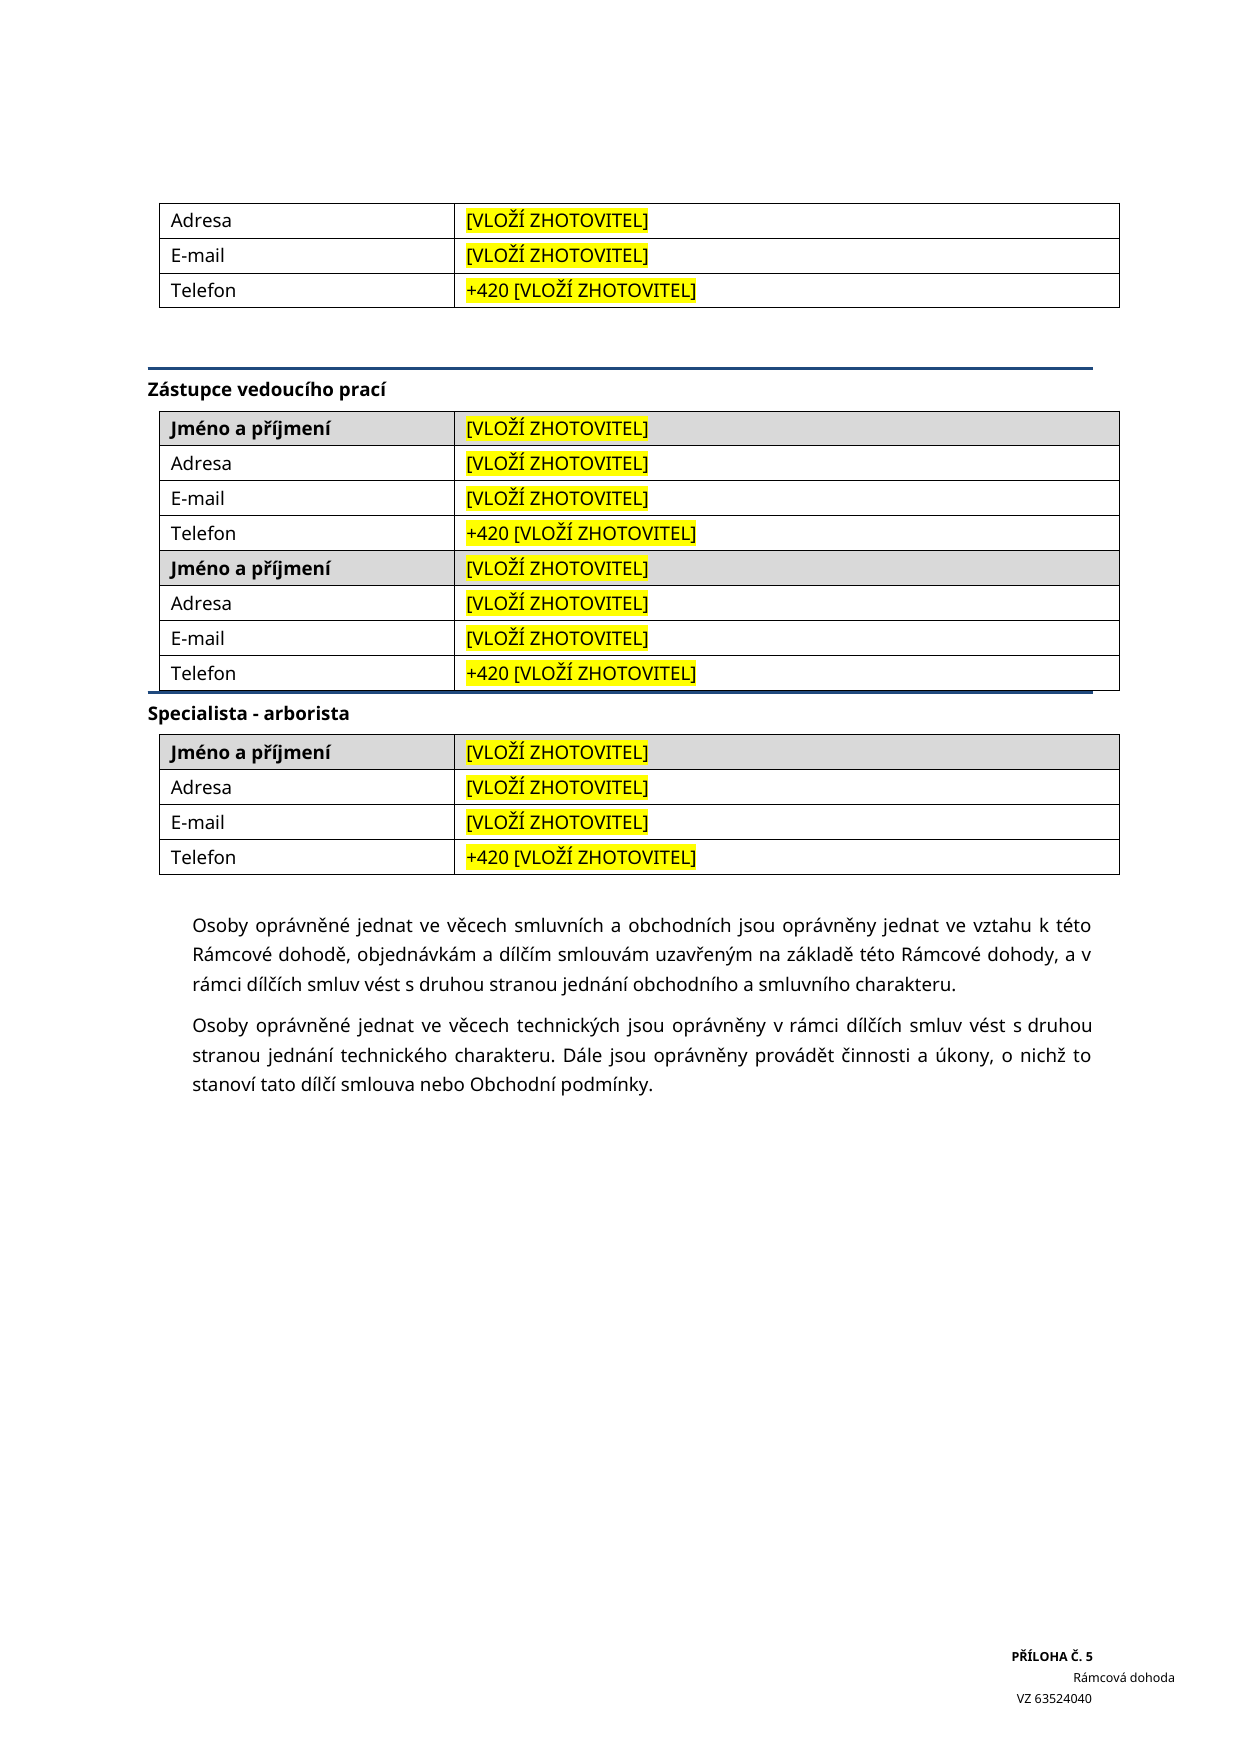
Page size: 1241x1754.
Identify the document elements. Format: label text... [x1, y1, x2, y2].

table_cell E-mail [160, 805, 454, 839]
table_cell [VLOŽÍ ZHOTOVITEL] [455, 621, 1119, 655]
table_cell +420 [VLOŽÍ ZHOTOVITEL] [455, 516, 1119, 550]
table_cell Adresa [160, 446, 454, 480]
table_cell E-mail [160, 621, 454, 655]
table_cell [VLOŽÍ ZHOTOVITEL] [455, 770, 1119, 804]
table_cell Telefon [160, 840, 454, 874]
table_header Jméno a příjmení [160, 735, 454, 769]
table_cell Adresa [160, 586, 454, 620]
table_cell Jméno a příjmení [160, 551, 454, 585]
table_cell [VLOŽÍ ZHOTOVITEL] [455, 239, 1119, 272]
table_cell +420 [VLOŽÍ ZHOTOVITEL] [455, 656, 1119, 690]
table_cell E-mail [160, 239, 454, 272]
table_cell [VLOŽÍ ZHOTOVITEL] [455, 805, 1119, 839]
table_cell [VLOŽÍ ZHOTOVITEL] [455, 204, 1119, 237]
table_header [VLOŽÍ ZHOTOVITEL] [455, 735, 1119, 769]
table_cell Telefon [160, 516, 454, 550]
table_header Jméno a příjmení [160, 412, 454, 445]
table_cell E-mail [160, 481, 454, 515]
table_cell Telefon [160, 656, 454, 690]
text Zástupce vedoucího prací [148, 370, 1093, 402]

= = = = = = =

• _ACTIVITY_:
Looking at the records above, how many lines include "Adresa"? Please give the number and nothing more.

• _WRITTEN ANSWER_:
2